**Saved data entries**
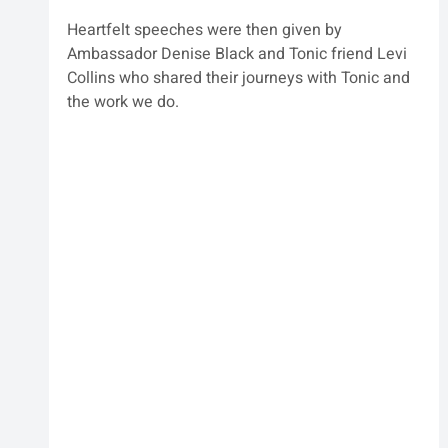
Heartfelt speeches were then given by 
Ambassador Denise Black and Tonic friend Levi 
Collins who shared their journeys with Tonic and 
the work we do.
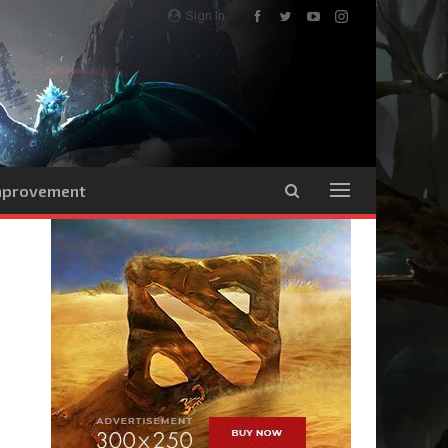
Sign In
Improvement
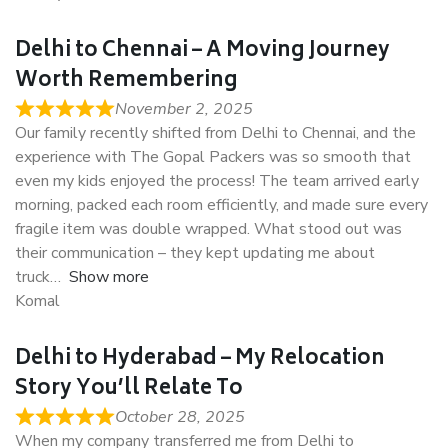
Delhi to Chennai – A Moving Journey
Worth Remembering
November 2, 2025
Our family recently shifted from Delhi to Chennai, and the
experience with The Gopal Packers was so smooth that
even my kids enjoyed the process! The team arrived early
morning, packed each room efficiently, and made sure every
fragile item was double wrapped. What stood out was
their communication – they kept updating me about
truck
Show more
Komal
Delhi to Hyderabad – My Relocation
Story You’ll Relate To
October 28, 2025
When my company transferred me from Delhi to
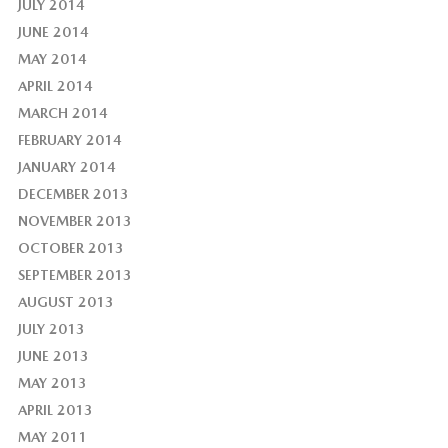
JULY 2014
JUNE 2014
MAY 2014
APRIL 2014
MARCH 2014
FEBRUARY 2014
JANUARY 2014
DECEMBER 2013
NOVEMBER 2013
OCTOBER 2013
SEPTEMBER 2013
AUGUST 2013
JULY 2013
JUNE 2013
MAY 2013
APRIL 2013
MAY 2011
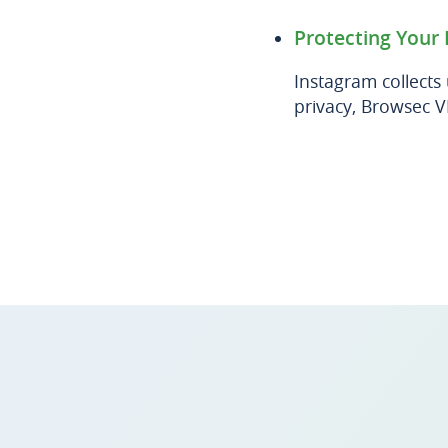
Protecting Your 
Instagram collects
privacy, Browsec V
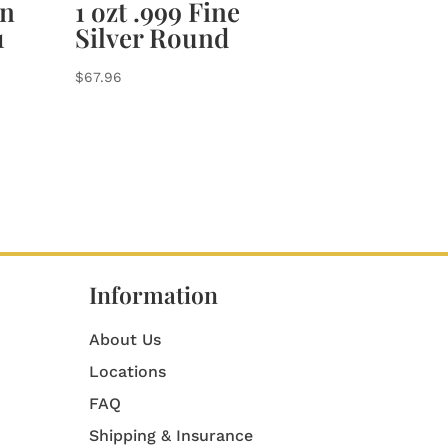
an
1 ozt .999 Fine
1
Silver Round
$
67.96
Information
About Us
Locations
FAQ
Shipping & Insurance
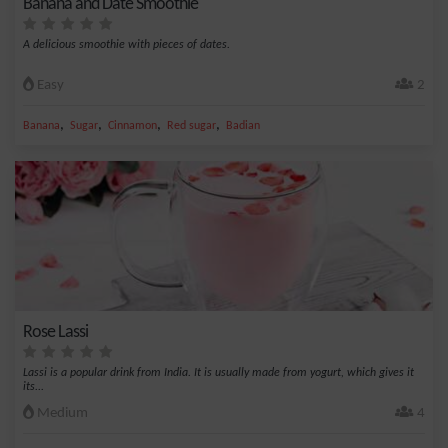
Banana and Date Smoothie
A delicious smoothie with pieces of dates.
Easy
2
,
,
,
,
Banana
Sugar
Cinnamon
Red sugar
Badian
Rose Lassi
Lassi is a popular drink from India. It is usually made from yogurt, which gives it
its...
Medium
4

**Exercise prompt**
Can you arrange the lines in the data above between the line containing "Delhi to Chennai – A Moving Journey" and the line containing "even my kids", inclusive, as a numbered list, leaving out any blank lines?

**Output of the task**
1. Delhi to Chennai – A Moving Journey
2. Worth Remembering
3. November 2, 2025
4. Our family recently shifted from Delhi to Chennai, and the
5. experience with The Gopal Packers was so smooth that
6. even my kids enjoyed the process! The team arrived early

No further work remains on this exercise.